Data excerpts
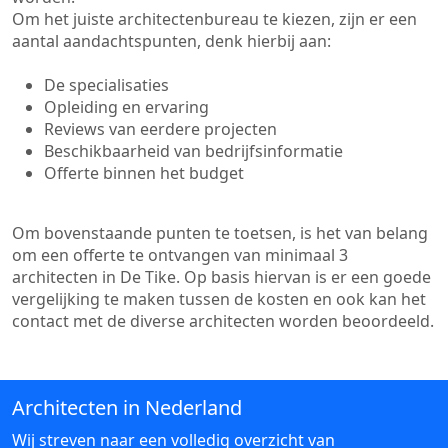
Om het juiste architectenbureau te kiezen, zijn er een
aantal aandachtspunten, denk hierbij aan:
De specialisaties
Opleiding en ervaring
Reviews van eerdere projecten
Beschikbaarheid van bedrijfsinformatie
Offerte binnen het budget
Om bovenstaande punten te toetsen, is het van belang
om een offerte te ontvangen van minimaal 3
architecten in De Tike. Op basis hiervan is er een goede
vergelijking te maken tussen de kosten en ook kan het
contact met de diverse architecten worden beoordeeld.
Architecten in Nederland
Wij streven naar een volledig overzicht van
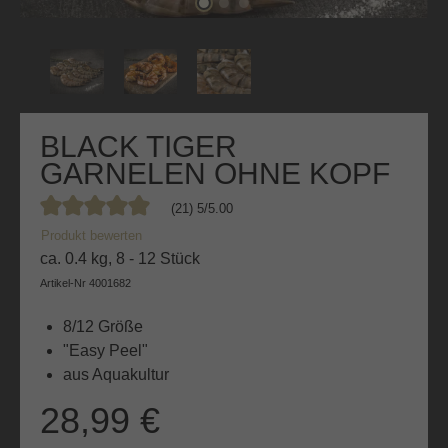
BLACK TIGER
GARNELEN OHNE KOPF
(21) 5/5.00
Durchschnittliche Bewertung von 5 von 5 Sternen
Produkt bewerten
ca. 0.4 kg, 8 - 12 Stück
Artikel-Nr
4001682
8/12 Größe
"Easy Peel"
aus Aquakultur
28,99 €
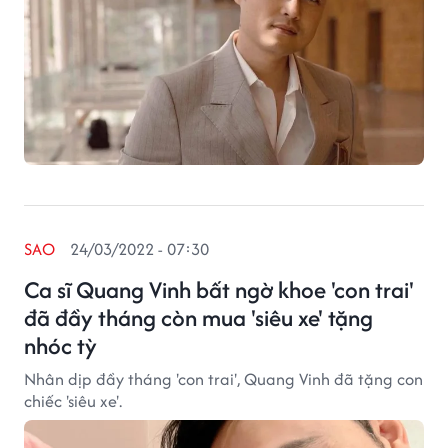
SAO
24/03/2022 - 07:30
Ca sĩ Quang Vinh bất ngờ khoe 'con trai'
đã đầy tháng còn mua 'siêu xe' tặng
nhóc tỳ
Nhân dịp đầy tháng 'con trai', Quang Vinh đã tặng con
chiếc 'siêu xe'.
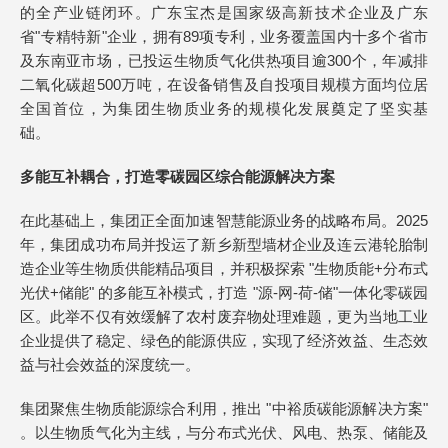
的全产业链闭环。广东宝杰是国家级高新技术企业及广东
省"专精特新"企业，拥有89项专利，业务覆盖国内十多个省市
及东南亚市场，已投运生物质气化供热项目逾300个，年减排
二氧化碳超500万吨，在设备销售及自投项目规模方面均位居
全国首位，为集团生物质业务的规模化发展奠定了坚实基
础。
多能互补耦合，打造零碳园区综合能源解决方案
在此基础上，集团正全面加速智慧能源业务的战略布局。2025
年，集团成功布局并投运了新乡新型墙材企业及连云港轮胎制
造企业等生物质供能精品项目，并积极探索 "生物质能+分布式
光伏+储能" 的多能互补模式，打造 "源-网-荷-储"一体化零碳园
区。此举不仅有效缓解了农村废弃物处理难题，更为当地工业
企业提供了稳定、绿色的能源供应，实现了经济效益、生态效
益与社会效益的深度统一。
集团聚焦生物质能源综合利用，推出 "中裕质碳能源解决方案"
。以生物质气化为主线，与分布式光伏、风电、热泵、储能及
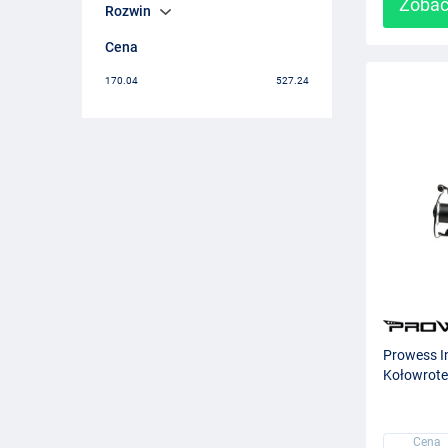
Zobac
Rozwin
Cena
170.04
527.24
Prowess In
Kołowrote
Cena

**TASK OBJECTIVE**
Lines from the one containing "多能互补耦合，打造零碳园区综合能源解决方案" through the end of the entries above, both included, are to be written out exactly; no pictures and no other lines.

**WRITTEN ANSWER**
多能互补耦合，打造零碳园区综合能源解决方案
在此基础上，集团正全面加速智慧能源业务的战略布局。2025
年，集团成功布局并投运了新乡新型墙材企业及连云港轮胎制
造企业等生物质供能精品项目，并积极探索 "生物质能+分布式
光伏+储能" 的多能互补模式，打造 "源-网-荷-储"一体化零碳园
区。此举不仅有效缓解了农村废弃物处理难题，更为当地工业
企业提供了稳定、绿色的能源供应，实现了经济效益、生态效
益与社会效益的深度统一。
集团聚焦生物质能源综合利用，推出 "中裕质碳能源解决方案"
。以生物质气化为主线，与分布式光伏、风电、热泵、储能及
Zobac
Rozwin
Cena
170.04
527.24
Prowess In
Kołowrote
Cena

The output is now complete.